QualityAssurance
In this section, we cover the activities of the QA team[1]. For more information on the work of the QA team and how you can get involved, see the Joining page[2].
Contributing Writer: Adam Williamson
Test Days
The Fedora 15 Test Day track is now finished, and the main Fedora 16 Test Day track has not yet started. If you would like to propose a main track Test Day for the Fedora 16 cycle, please contact the QA team via email or IRC, or file a ticket in QA Trac[1].
Cloud image approval
At the QA group meeting of 2011-06-27[1], Robyn Bergeron emerged from a nutshell to bring up the topic of proposed pre-built Fedora images for Amazon's EC2 cloud platform[2]. These are being treated as new spins, and so they need QA approval (among other things). The group agreed to work with the Cloud SIG to draw up test procedures, and co-ordinate this through the cloud mailing list.

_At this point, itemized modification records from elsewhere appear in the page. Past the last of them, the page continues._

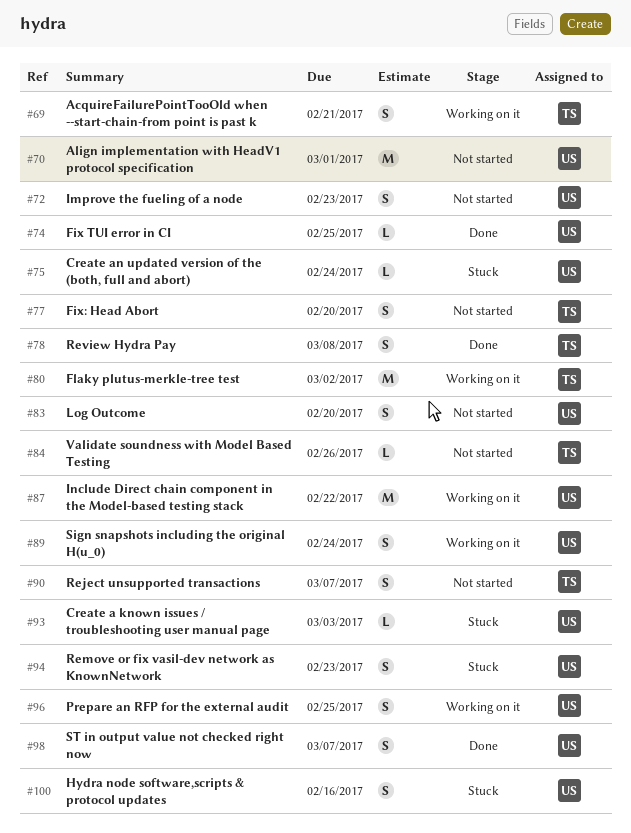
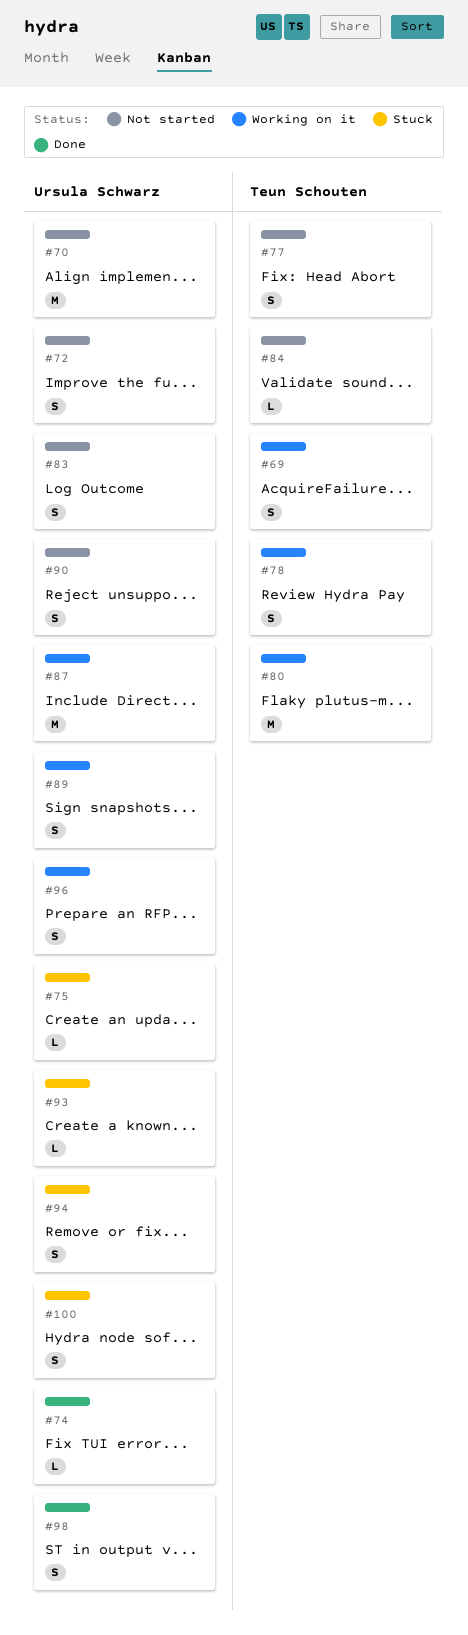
#78, status: Done -> Working on it
#90, owner: Teun Schouten -> Ursula Schwarz

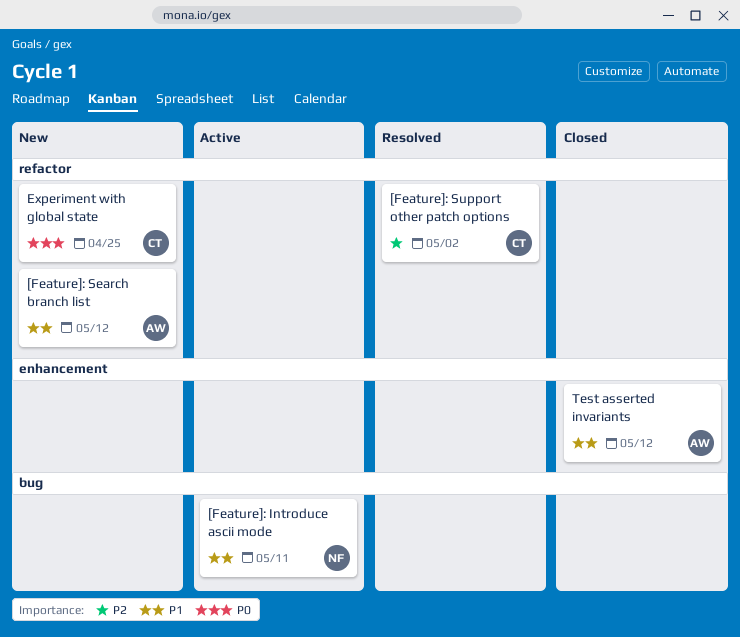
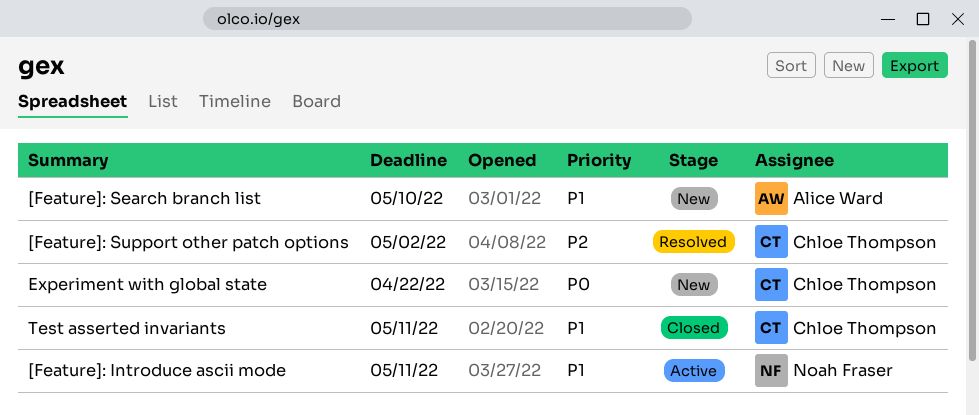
[Feature]: Search branch list, due: May 12 -> May 10
Experiment with global state, due: Apr 25 -> Apr 22
Test asserted invariants, owner: Alice Ward -> Chloe Thompson
Test asserted invariants, due: May 12 -> May 11

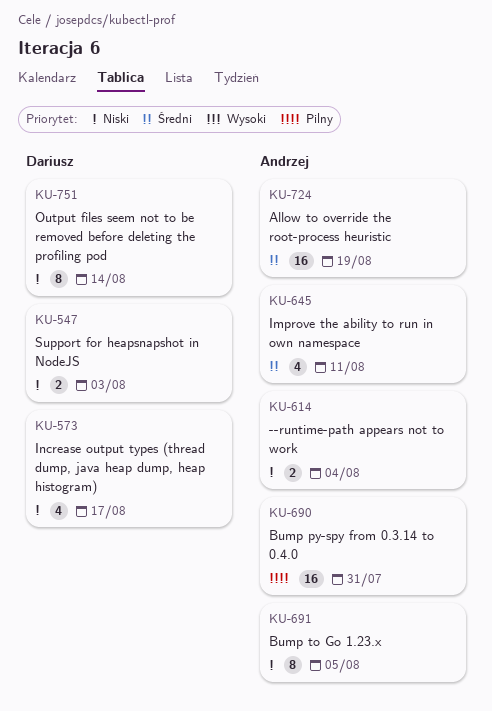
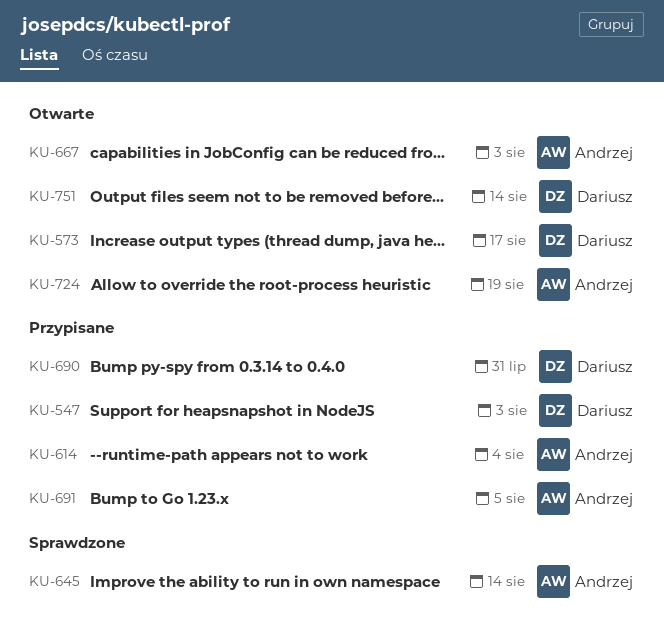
KU-645, due: Aug 11 -> Aug 14
KU-667: none -> present
KU-690, owner: Andrzej -> Dariusz

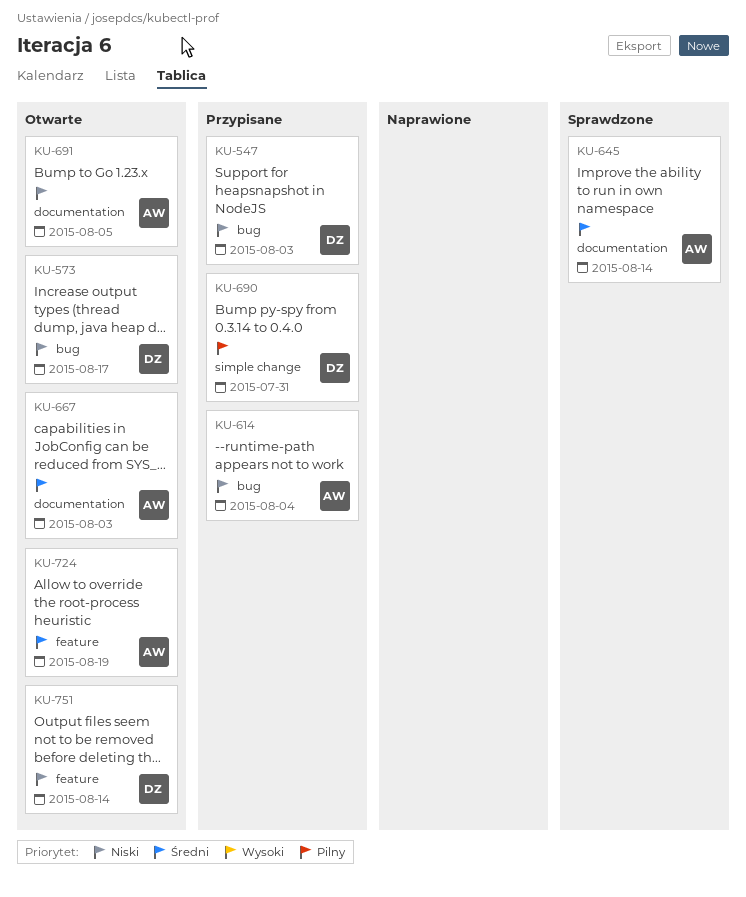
KU-691, status: Przypisane -> Otwarte

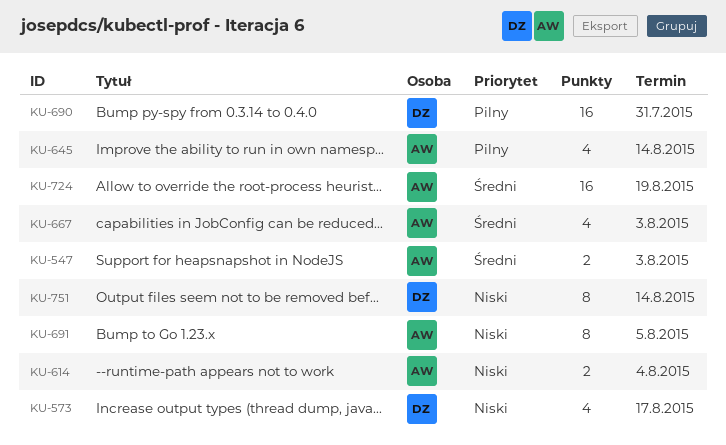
KU-547, owner: DZ -> AW
KU-547, priority: Niski -> Średni
KU-645, priority: Średni -> Pilny

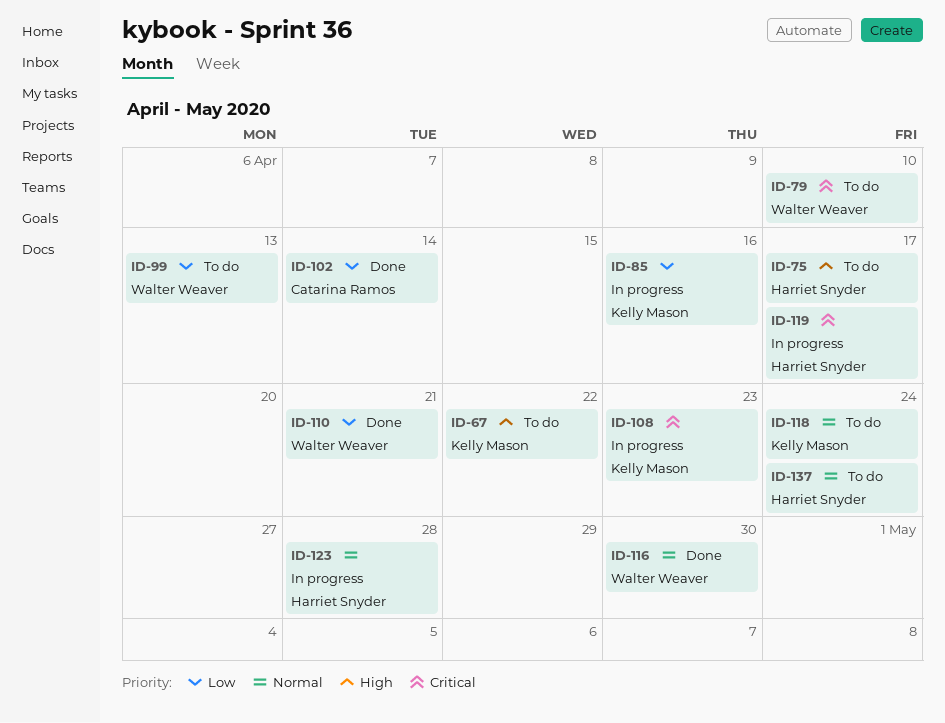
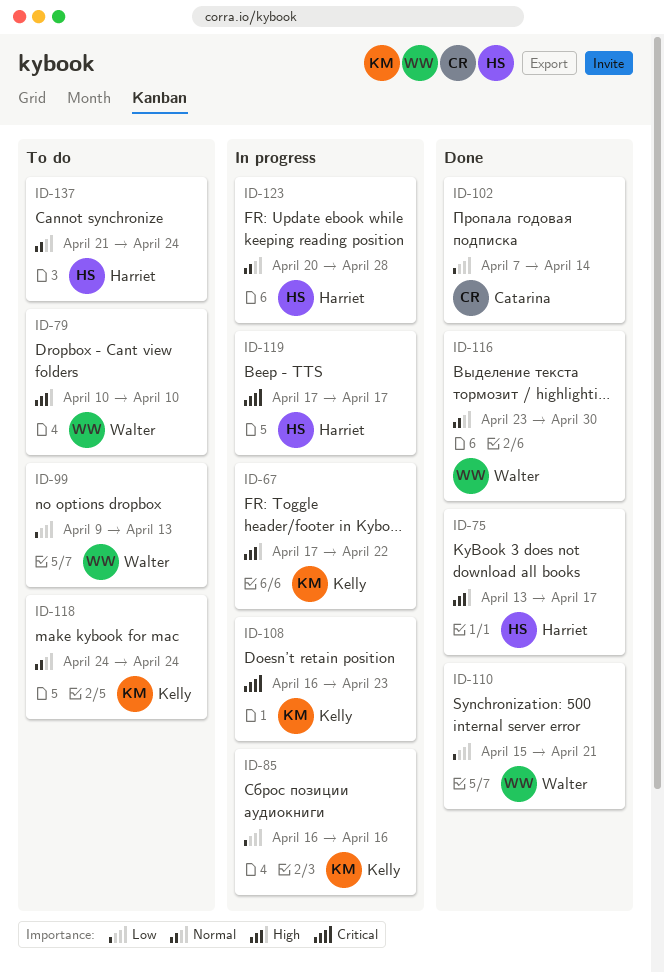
ID-67, status: To do -> In progress
ID-75, status: To do -> Done
ID-79, priority: Critical -> High

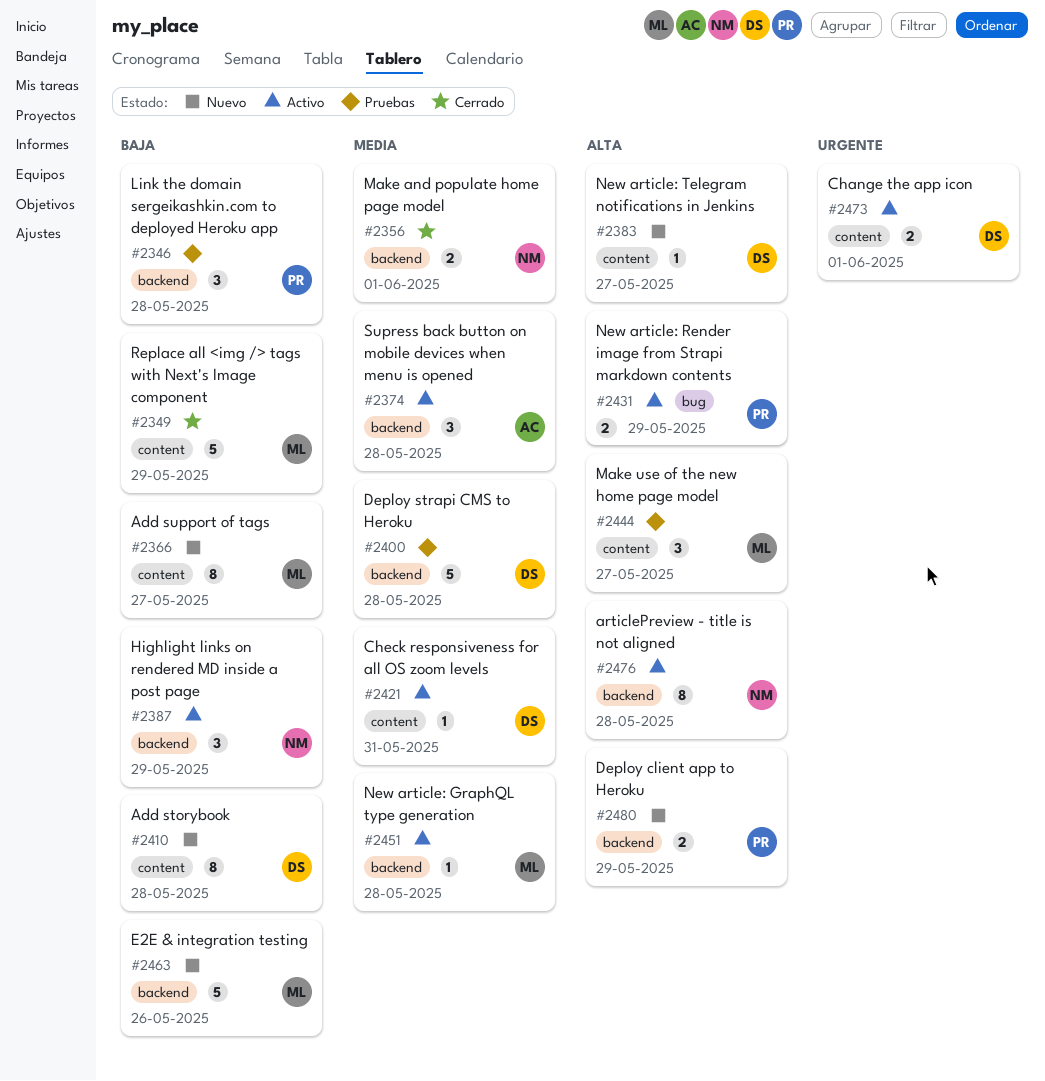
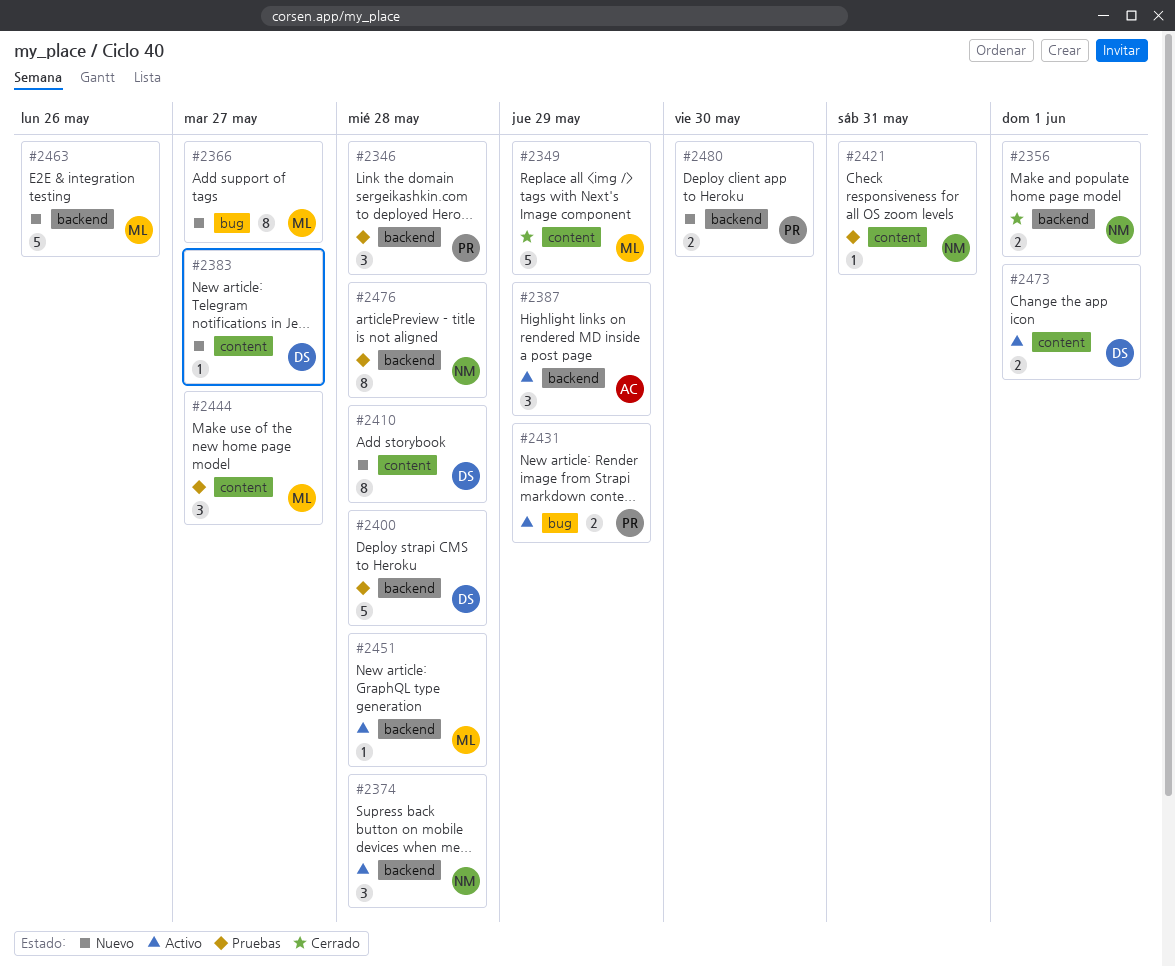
#2366, label: content -> bug
#2374, owner: AC -> NM
#2387, owner: NM -> AC
#2421, status: Activo -> Pruebas
#2421, owner: DS -> NM
#2476, status: Activo -> Pruebas
#2480, due: May 29 -> May 30

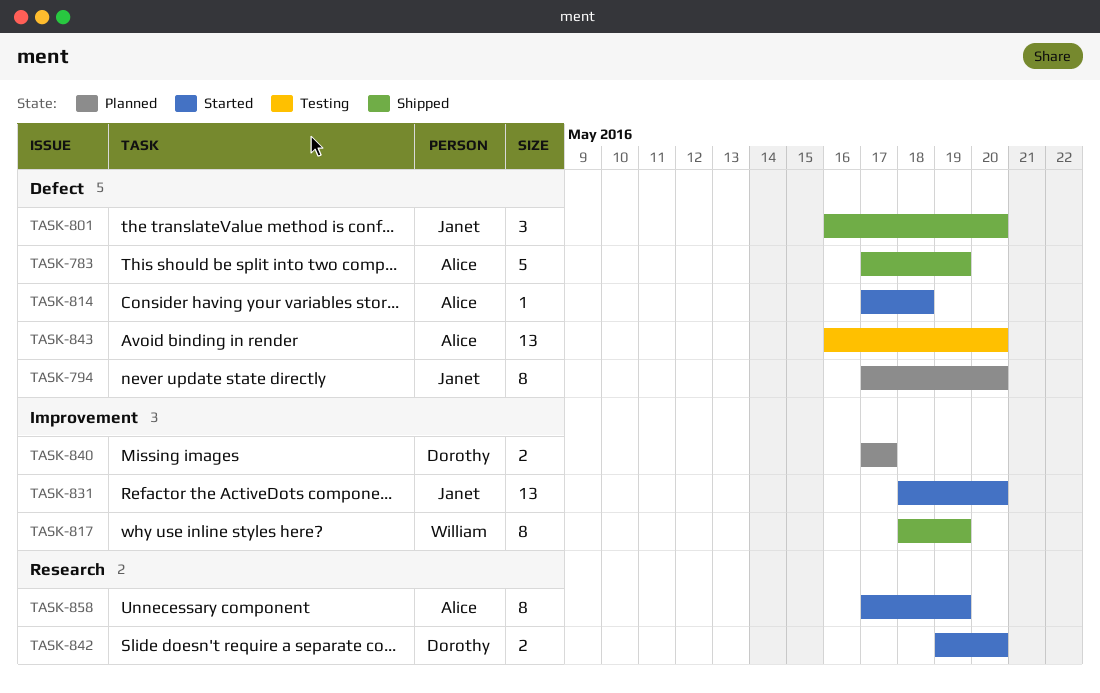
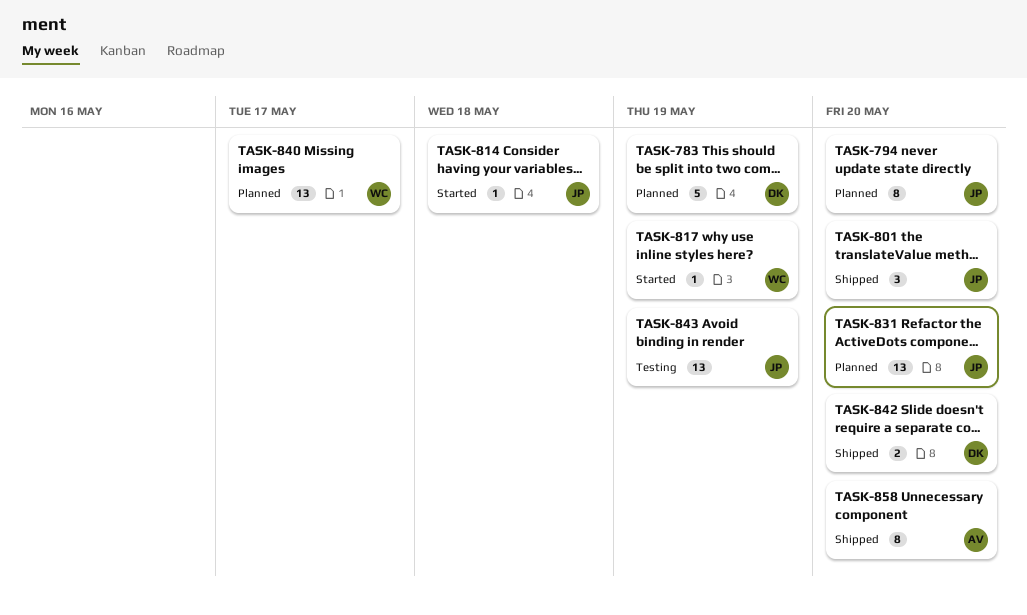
TASK-783, status: Shipped -> Planned
TASK-783, owner: Alice -> Dorothy
TASK-814, owner: Alice -> Janet
TASK-817, status: Shipped -> Started
TASK-817, estimate: 8 -> 1
TASK-831, status: Started -> Planned
TASK-840, owner: Dorothy -> William
TASK-840, estimate: 2 -> 13
TASK-842, status: Started -> Shipped
TASK-843, owner: Alice -> Janet
TASK-843, due: May 20 -> May 19
TASK-858, status: Started -> Shipped
TASK-858, due: May 19 -> May 20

New proposed release validation matrices
Athmane Madjoudj combined the security test cases he has been working on recently into a proposed validation matrix for the Security Lab spin[1] and asked the group for feedback on it[2]. Adam Williamson proposed a new validation matrix[3] for validation tests which do not fit under the existing 'install' or 'desktop' matrices, for now referring to it as 'base', and asked for feedback[4].
Ensuring consistency of validation tests and release criteria
Adam Williamson began a survey to check the consistency of the release validation tests and the release criteria, to ensure tests were present for every criterion[1]. Together with Rui He and Athmane Madjoudj, he created new test cases and adjusted existing ones to ensure consistency with the Alpha release criteria.
Making release criteria more generic
James Laska proposed several changes to the release criteria[1], intended to make them more generic and hence applicable to secondary architectures. Adam Williamson generally liked the proposal but made some comments and asked some questions about some of them[2].
AutoQA
The team was in the final run-up to the release of AutoQA 0.5.0, which would include the previously-discussed 'pretty output' and spam reduction patches. Lucas Rodrigues announced the release of Autotest 0.13.0[1], with packages available for testing in the autoqa-testing repository.